A program that helps students cope with mental health issues such as depression, anxiety, eating disorders, academic stress, low self-esteem and substance abuse has been recognized by county education officials.
The school's Counseling and Support Services for Youth Program, or CASSY, was recognized Wednesday afternoon with the prestigious Glenn W. Hoffmann Award, given annually by the Santa Clara County School Boards Association.
School officials will be honored at 6 p.m. April 27 at Fiorillo’s Restaurant, 638 El Camino Real, in Santa Clara. The honorees will also receive $500.
Matsuoka explained that one of the most important student needs is counseling support services by licensed and trained therapists, who are different than school and academic counselors.
"It's the best counseling and support service that I've ever seen implemented in a high school," Matsuoka said.
The program has three licensed therapists on campus for about 30 hours a week who do student counseling and supervise counseling interns who have completed their graduate school work and are finishing their licensing requirements, he said. "If you put all that together we have more than 100 hours of counseling support services available to students," Matsuoka added. "That's a significant amount of support.
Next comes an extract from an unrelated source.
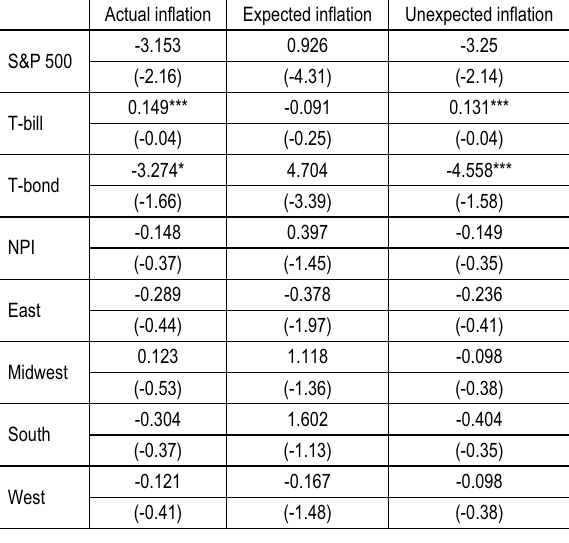
Table 5. First half of sample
If we had a crisis on campus, we already have a team in place to help."
Liz Schoeben, executive director of the program at the high school, said she was honored to receive the award. "We've won because our program is really affecting the students. We're sustainable, it's creative and we're doing good work."
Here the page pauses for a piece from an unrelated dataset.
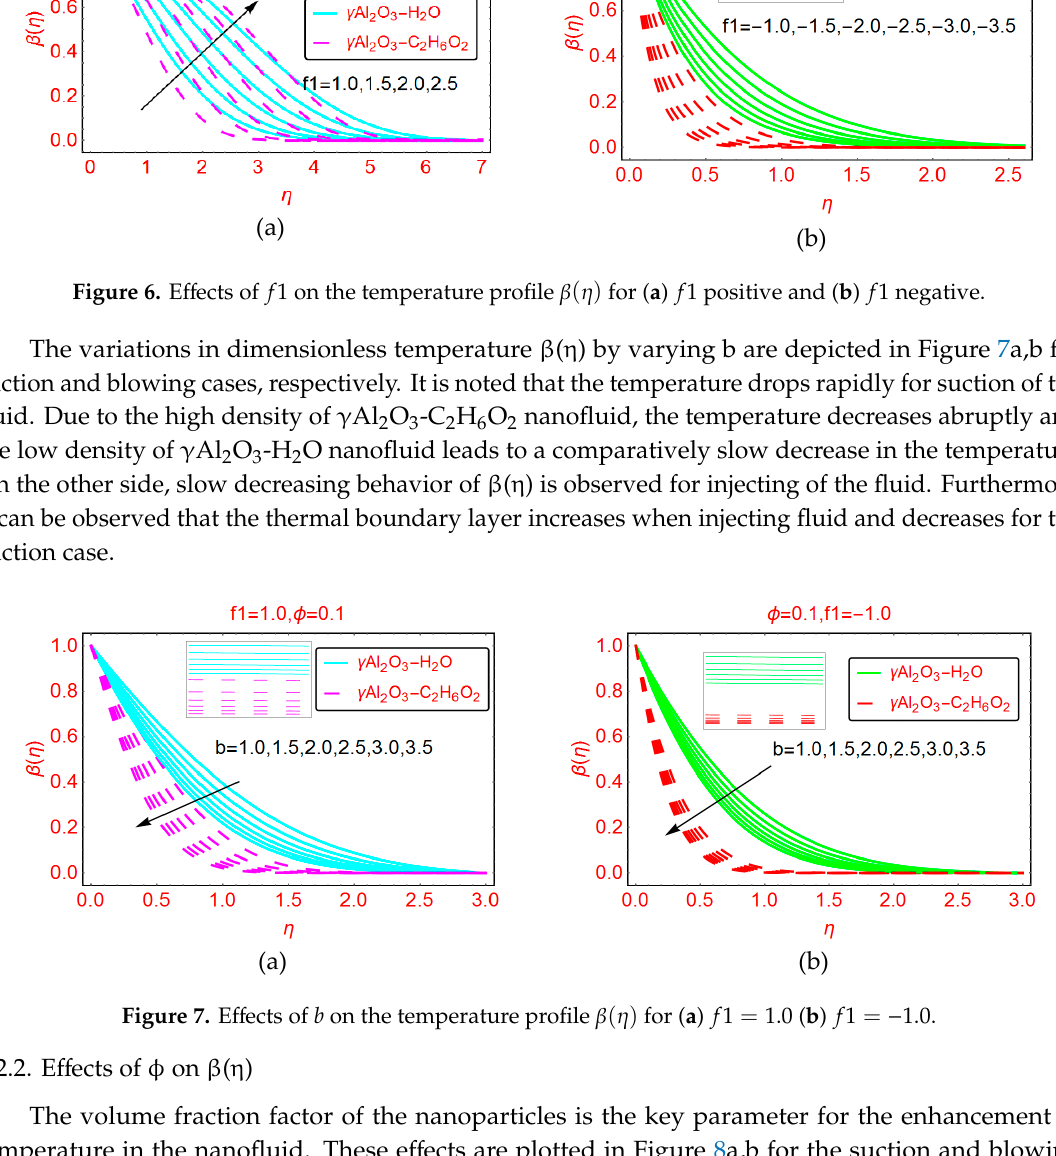
Figure 7. E ff ects of b on the temperature profile β ( η ) for ( a ) f 1 = 1.0 ( b ) f 1 = − Figure 7 . Effects of 𝑏 on the temperature profile 𝛽(𝜂) for ( a ) 𝑓1 = 1.0 ( b ) 𝑓1 = −1.0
Schoeben said about 25 percent of the high school's 1,800 students are helped through the program, or about 400 students a year. They receive assessment services or individual therapy. The program also does outreach to the entire student body and offers presentations on suicide prevention and depression education.
The award honors Glenn W. Hoffmann, who served as superintendent of Santa Clara County schools from 1967-84, and believed that leadership was a key factor in educational reform.
According to the CASSY page on the school's website, the majority of youth battling the issues the program hopes to address don't receive treatment. Left untreated, the page said, many teens contemplate suicide—the third leading cause of death for young people today.
The program was started at the LGHS in 2009.